The tools are the first step in adopting AI technology across the firm. Heitsenrether, JPMorgan's chief data and analytics officer, speaking at the Evident AI Symposium, said that the next generation would go beyond helping employees write an email or summarize a document and link the tools with their everyday workflow to help people do their jobs.

"Basically go from the five minutes of efficiency to the five hours of efficiency," she added, saying it will take time to reach that goal.

'The flywheel effect'

The response to the LLM rollout has been "enthusiastic" and has created "healthy competition" between teams, she said. The wealth and asset management arm was the first division to use generative AI, piloting a generative AI "copilot" for its private bank this summer.

"When the investment bank found out they said 'Well, wait a minute, we want to be on there too,'" she said. "It does create a flywheel effect."
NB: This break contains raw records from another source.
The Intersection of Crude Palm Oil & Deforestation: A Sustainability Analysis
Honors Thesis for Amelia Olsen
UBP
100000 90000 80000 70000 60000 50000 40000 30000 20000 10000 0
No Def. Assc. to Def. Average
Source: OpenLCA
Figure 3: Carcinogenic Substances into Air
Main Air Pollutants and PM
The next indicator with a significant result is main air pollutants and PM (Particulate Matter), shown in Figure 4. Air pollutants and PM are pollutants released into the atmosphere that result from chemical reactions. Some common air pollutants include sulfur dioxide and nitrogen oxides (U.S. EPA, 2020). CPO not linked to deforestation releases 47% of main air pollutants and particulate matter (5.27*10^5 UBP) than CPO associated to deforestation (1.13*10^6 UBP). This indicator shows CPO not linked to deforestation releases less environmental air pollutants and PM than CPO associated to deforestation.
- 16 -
JPMorgan offers courses and in-person training for employees to use the firm's generative AI tools, such as how to prompt a chatbot properly, but the bank is also leaning on superusers, or the 10% to 20% of employees who are "really keen" to help with adoption.

"We embed people within different groups to be the local source of expertise to be able to help people that they work with understand how to adopt it," Heitsenrether explained.

The most common superusers seem to be those who clearly see the benefits of generative AI, such as a lawyer who saves hours by getting a synopsis of contracts or regulations instead of reading them all.

Despite Wall Street's interest in generative AI, getting workers to actually adopt the technology has been a key hurdle for finance firms, Accenture Consultant Keri Smith previously told BI. As a result, training and reskilling efforts have come under the spotlight, she said.

Heitsenrether said that they're trying to engage with the "pockets of resistance" now because it will be harder to convert them once the technology becomes intertwined with workflows.

She also said that the sooner people engage with AI, the less skeptical they are, and they see how it can augment, not replace, their jobs.

"Having it in your hands I think demystifies it quite a lot," Heitsenrether said. She used the example of a developer using it to more quickly write a test case. She said if they see the benefits, they realize "this is not something that's going to be done without me, but it's just a way to make my work that much more effective."

What's next: AI assistants

By this time next year, Heitsenrether told the audience that she hopes she'll be talking about "enabling employees with their own assistant" that's specific to them and their jobs.

Some of the legwork needed to develop those more autonomous forms of AI is currently being done in pilots, Sumitra Ganesh, a member of JPMorgan's AI research team, said during another panel.

Even still, the early use cases for AI workers will likely be constrained because these systems still need a human in the loop to ensure the reliability needed in such a regulated industry.

"We don't have a lot of trust right now in these systems," she said. Having an expert in the loop who can verify AI outputs is "kind of babysitting these agents at this point, but hopefully, it's like training wheels β€” at some point we will be confident enough to let them go," Ganesh said.